Galaxy in the constellation Hercules

NGC 6261 is a lenticular galaxy in the constellation of Hercules. It is located 470 million light-years away from the Solar System and has an approximate diameter of 200,000 light-years.

NGC 6261 was discovered on July 13, 1880, by French astronomer Edouard Stephan. The galaxy is described as LINER according to SIMBAD database and presents emission spectrum in its nucleus which is categorized by broad lines of weak ionized atoms.

== Supernovae ==
Two supernovae have been discovered in NGC 6261: SN 2007hu and SN 2008dt.

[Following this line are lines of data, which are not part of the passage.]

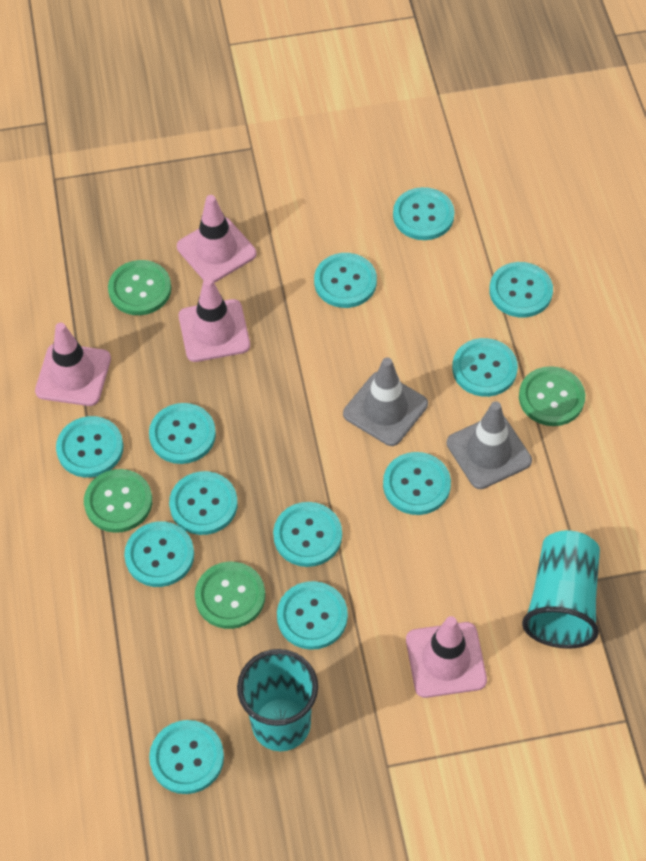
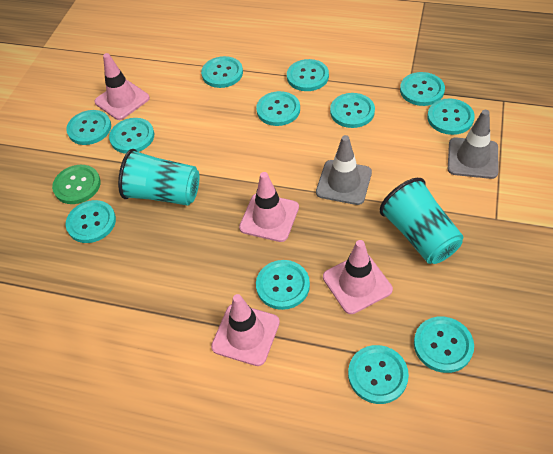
green button: 4 -> 1

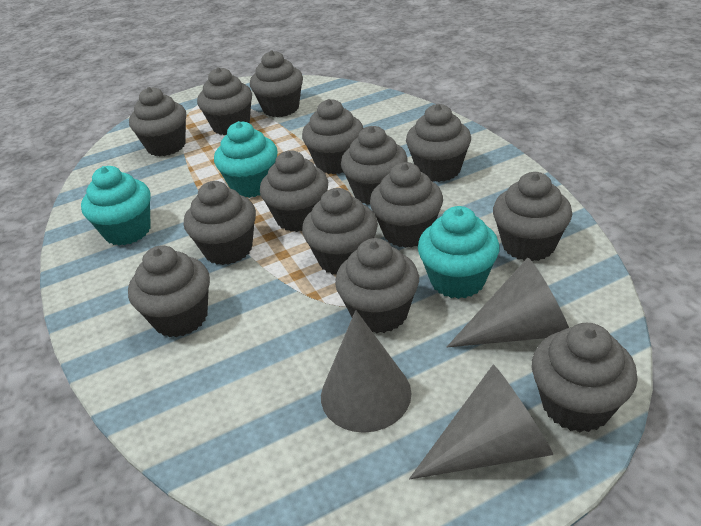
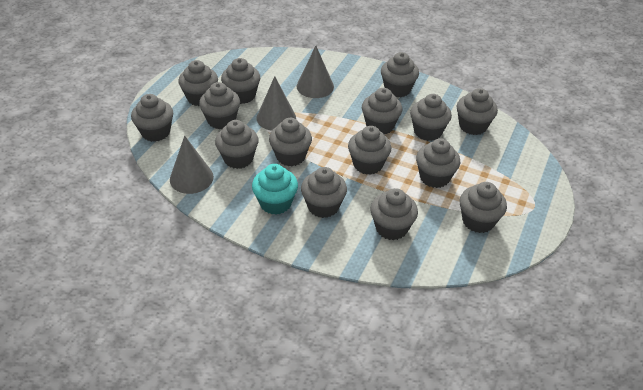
grey cupcake: 14 -> 15
turquoise cupcake: 3 -> 1

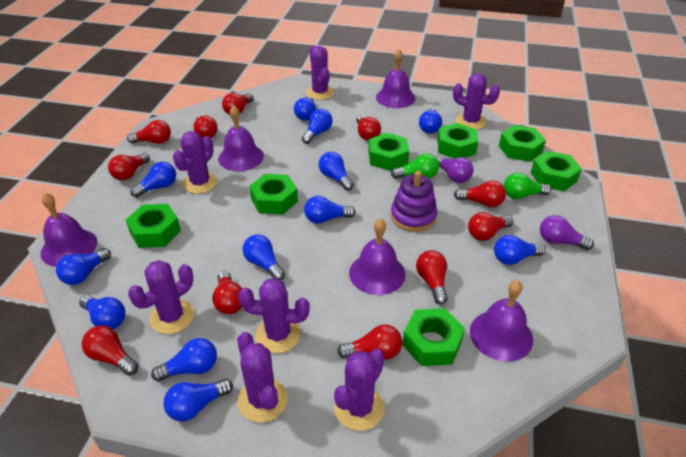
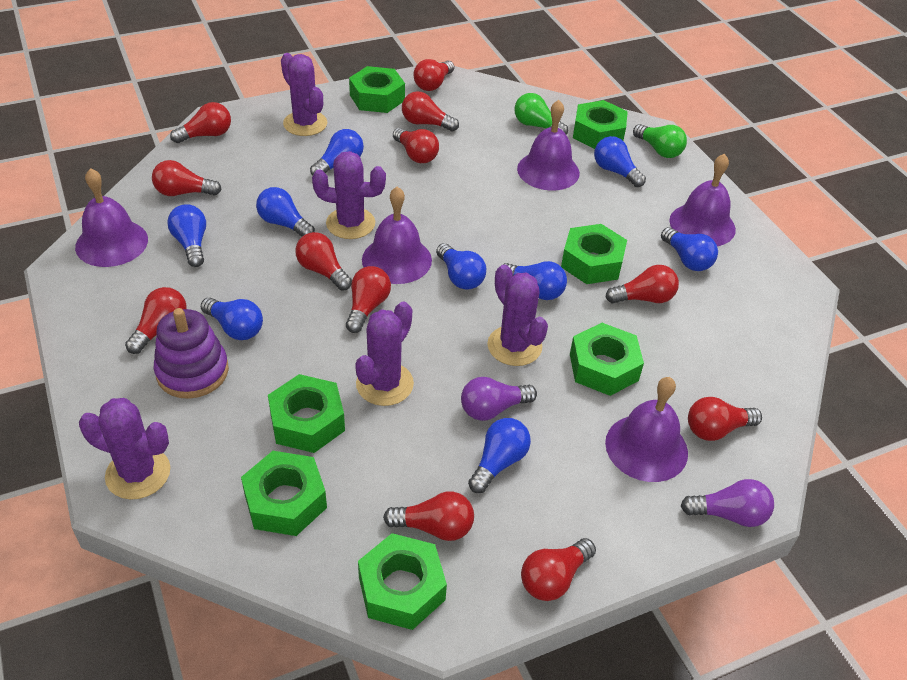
blue light bulb: 12 -> 9
purple cactus: 7 -> 5
red light bulb: 11 -> 12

- SN 2007hu was discovered on September 9, 2007, by astronomers Ernesto Guido, A. Sehgal and Tim Puckett. It had a magnitude of 17.7 and was located 1".3 west and 1".4 north of the nucleus. The supernova was Type la.
- SN 2008dt was discovered on 30 June 2008, by astronomers D. Madison, W. Li and A.V. Filippenko at the University of California, Berkeley. It had a magnitude of 17.2 and was located 1".0 east and 5.5" south of the nucleus. The supernova was Type la.